Jenk wrote an email to Boyer, in which he referred to a comment made by Terry McKenna, project executive for SugarHouse’s general contractor: “As to personal attacks, I presume you mean Terrence McKenna’s ‘Enough of the history lesson!’ which he blurted to cut me off at the first Consulting Party meeting.”
According to Boyer’s email, The Corps has decided to reconvene the consulting parties because some of them “have continued to raise questions about our findings, including whether any remains or artifacts from the British redoubt may be present on the site” and continue to disagree with the investigation and conclusions reached by SugarHouse’s archaeology consultant, A.D. Marble.

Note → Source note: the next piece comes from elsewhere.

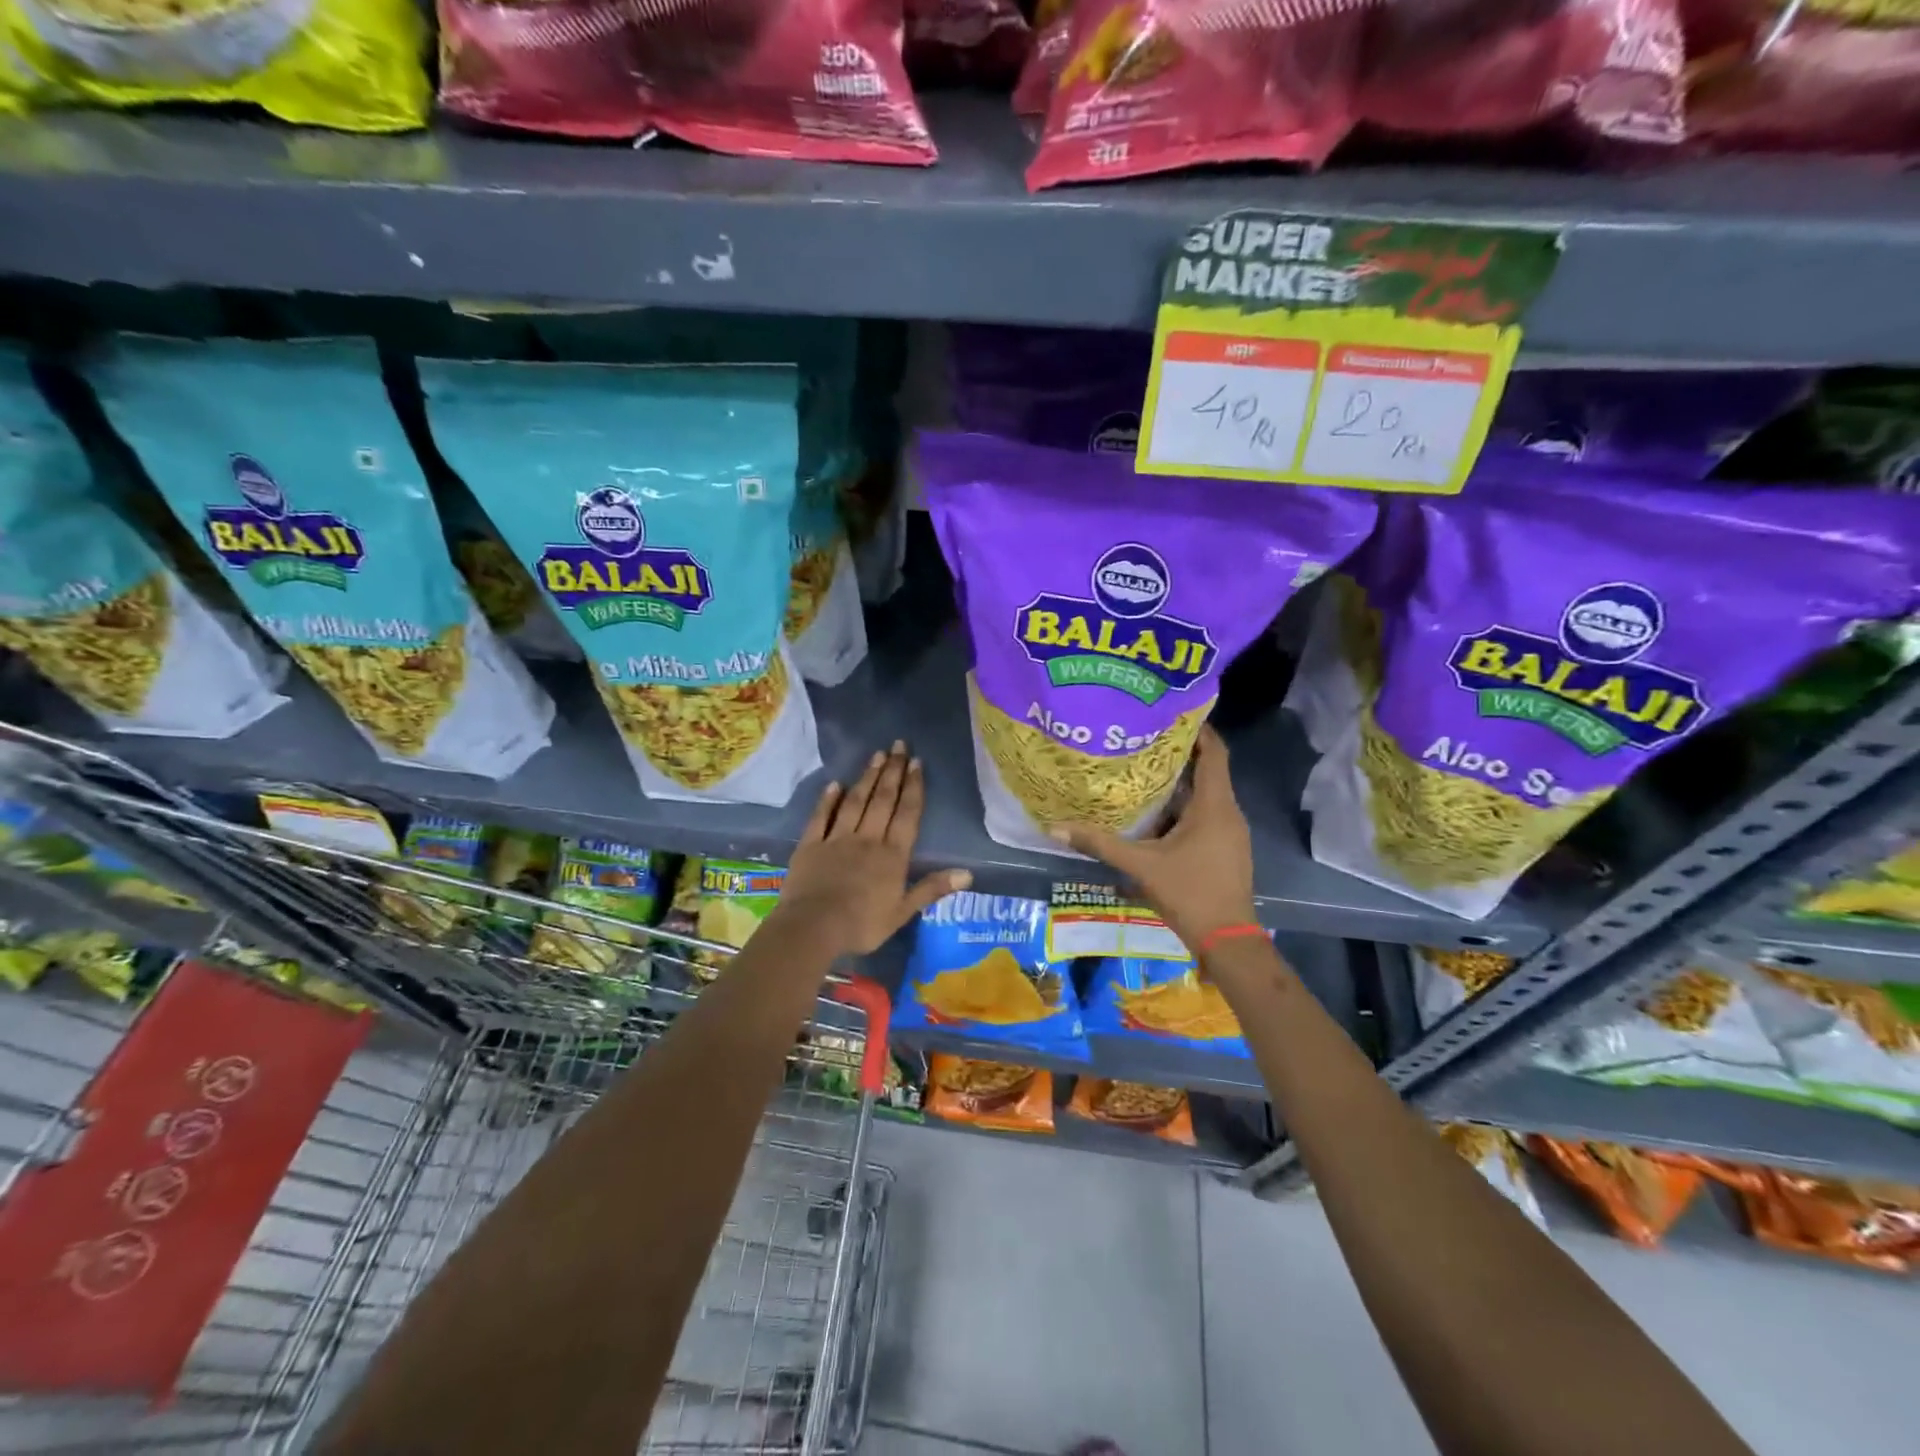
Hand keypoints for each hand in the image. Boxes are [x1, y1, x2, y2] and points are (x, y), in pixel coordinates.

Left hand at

Boyer’s email said the focus on the Fort shifts attention from the Corps’ mission under the law. “Only historic properties (that means physical items, Corps spokesman Ed Voight explained) are eligible for consideration under Section 106 of this law,” Boyer wrote. “For example, no remains, or even artifacts, from the redoubt have been recovered anywhere on the site. We have not seen any evidence that any historic properties exist where the redoubt was located.”
Boyer outlines three goals for the meeting: Summing up the responsibilities of the Corps outlined in the National Historic and Preservation Act. Reviewing the archaeological and geomorphological evidence from the areas near the former British Fort. Allowing the consulting parties to ask questions and give comments.
He also set some ground rules:
“Please note that we expect this meeting to be an open exchange of information. However, we will not re-visit past actions, and we will not get into anything about the proposed development. Further, we expect that this exchange will be conducted in a professional and courteous manner, without personal attacks. If anyone becomes disruptive and interferes with the conduct of the meeting by making such attacks, they may be asked to leave, or we may end the meeting early.”
Mooney said that the PAF – which he represents as a consulting party – hopes the discussion “will not be not be limited in any way. The consulting parties have brought up a great many questions and concerns over the course of this project, and we believe that very few of them have been adequately addressed in the past. Therefore we hope that any and all discussions will be up for consideration, and that any discussions held will allow for full consideration of the various viewpoints expressed. ”
SugarHouse representatives will be at the meeting and “open to answering questions and addressing people’s concerns,” said spokeswoman Leigh Whitaker. Whitaker said SugarHouse will continue to comply with any instructions from the Corps.